La regista ha chiesto «aiuto a chi sosteneva questa idea», tra cui «due giovani registe». Non allo Stato, perché «non avremmo ricevuto niente, anzi ci avrebbero ostacolato nel lavoro». Le riprese sono durate 24 giorni: «Avevamo poco tempo e pochi soldi»; da qui «l’idea di girare parallelamente», visto che «il film è basato su diversi punti di vista e si potevano dividere gli attori. Abbiamo scelto luoghi vicini per poterci riunire e consultare».
Prima dell’incontro, don Davide Milani, presidente dell’Ente dello spettacolo, ha definito Green Border «una drammatica testimonianza che ci chiama in causa, che ci chiede di prendere una posizione davanti alla realtà della migrazione», mentre al termine della masterclass, la regista ha ricevuto il premio Fuoricampo assegnato «dai tre festival cattolici di cinema in Italia», ha specificato il condirettore Gianluca Arnone: il Tertio Millennio, Popoli e Religioni di Terni e Religion Today di Trento.
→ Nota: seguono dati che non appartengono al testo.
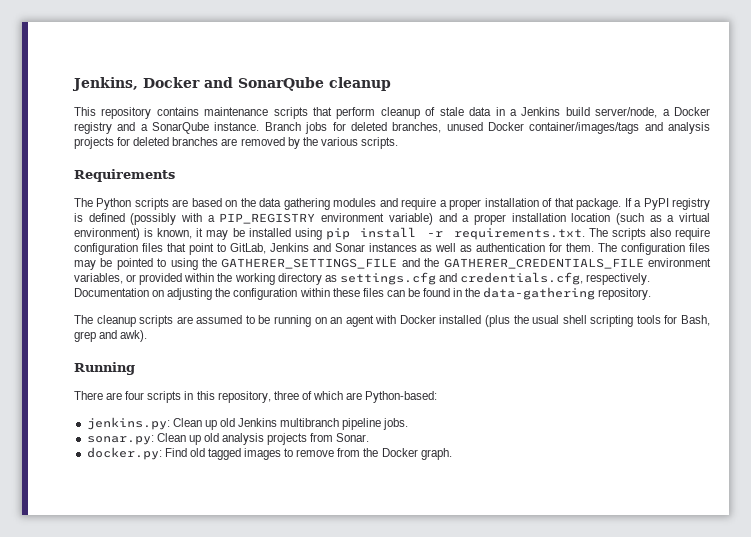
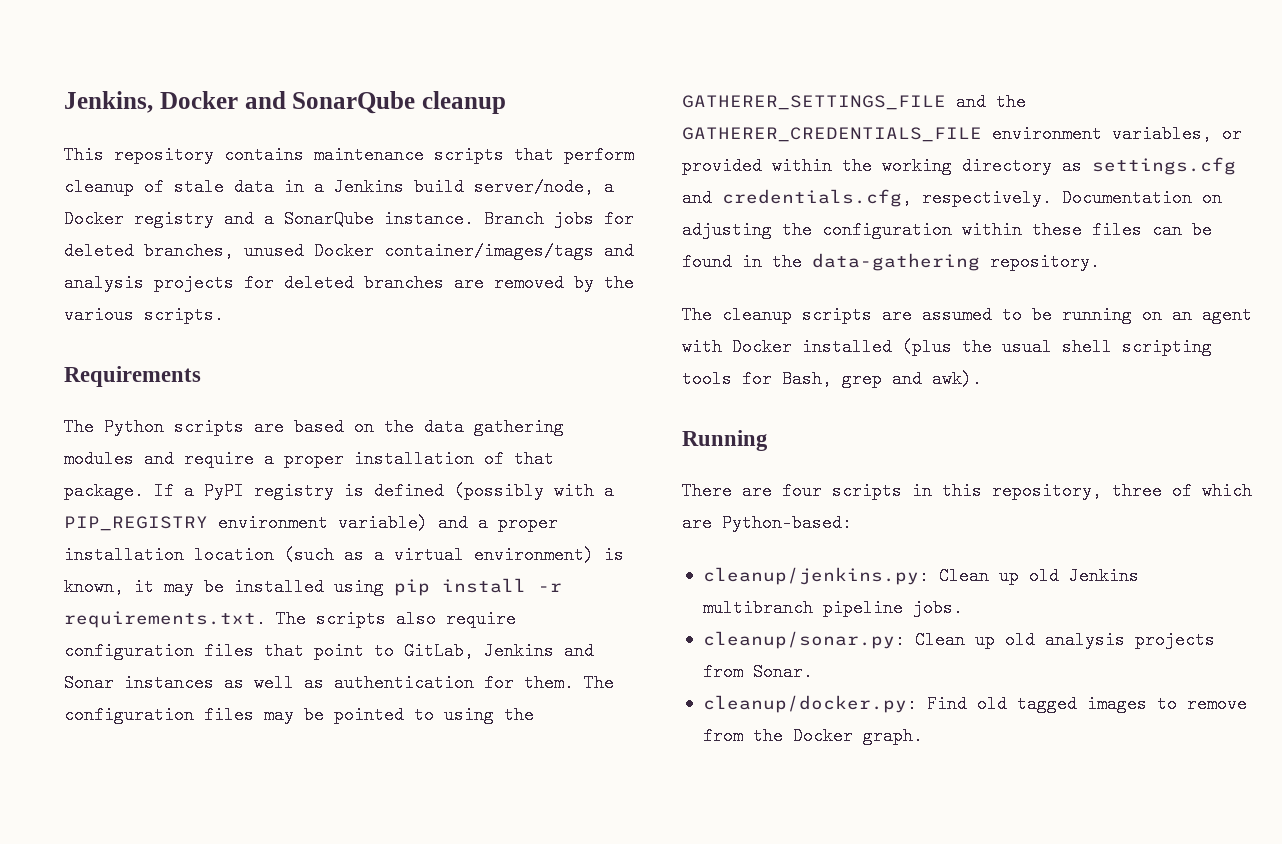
[86,417,170,430] jenkins.py: -> [702,567,929,585] cleanup/jenkins.py:
[86,435,154,445] sonar.py: -> [702,631,905,649] cleanup/sonar.py:
[86,447,162,460] docker.py: -> [702,695,917,713] cleanup/docker.py:

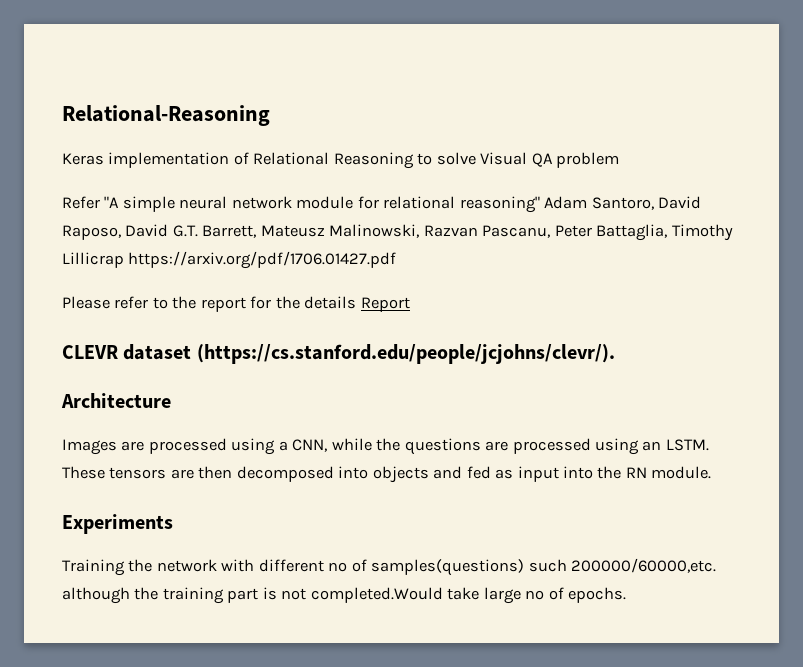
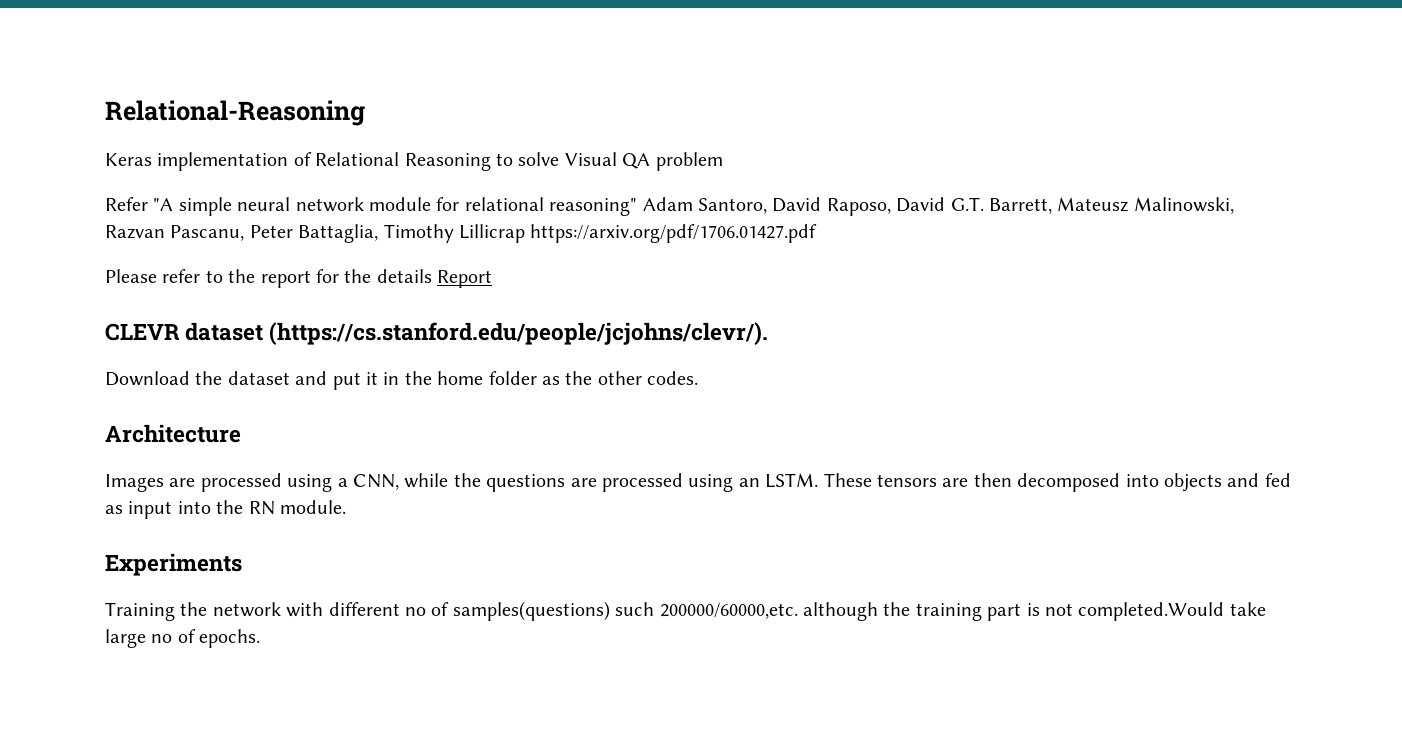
(615, 354) none -> [105,371,699,390] // Download the dataset and put it in the home folder as the other codes.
Proprio la presidente di quest’ultimo, Lisa Martelli, ha letto la motivazione del premio assegnato ad Agnieszka Holland: «Attraverso un bianco e nero abbacinante, Green Border ci porta sul confine polacco bielorusso per evidenziare il fallimento di una comunità, farci immergere nella tragedia di un popolo, denunciare lo scambio di persone usate come proiettili viventi. Nei quattro capitoli e un epilogo, Agnieszka Holland segue i destini di una famiglia di rifugiati siriani, un’insegnante ucraina, una giovane guardia di frontiera e una psicoterapeuta. Ci apre gli occhi su una realtà che per ignavia e opportunismi abbiamo voluto ignorare. Il suo è un capolavoro umanista e umanitario, un grido, un monito che crede fermamente che il cinema possa smuovere le coscienze e cambiare lo stato delle cose».
Ricevuto il premio, la regista ha così concluso: «Quello che hanno passato i rifugiati attraverso il calvario del loro viaggio, l’abbiamo ascoltato dalle loro parole. Ci hanno detto che su questo confine non c’è più umanità, ma gli attivisti l’hanno riportata. Li hanno salvati e salvando loro hanno salvato noi tutti. Sia i rifugiati che gli attivisti hanno una voce molto forte nel nuovo governo polacco. Con questa speranza vi lascio e vi ringrazio».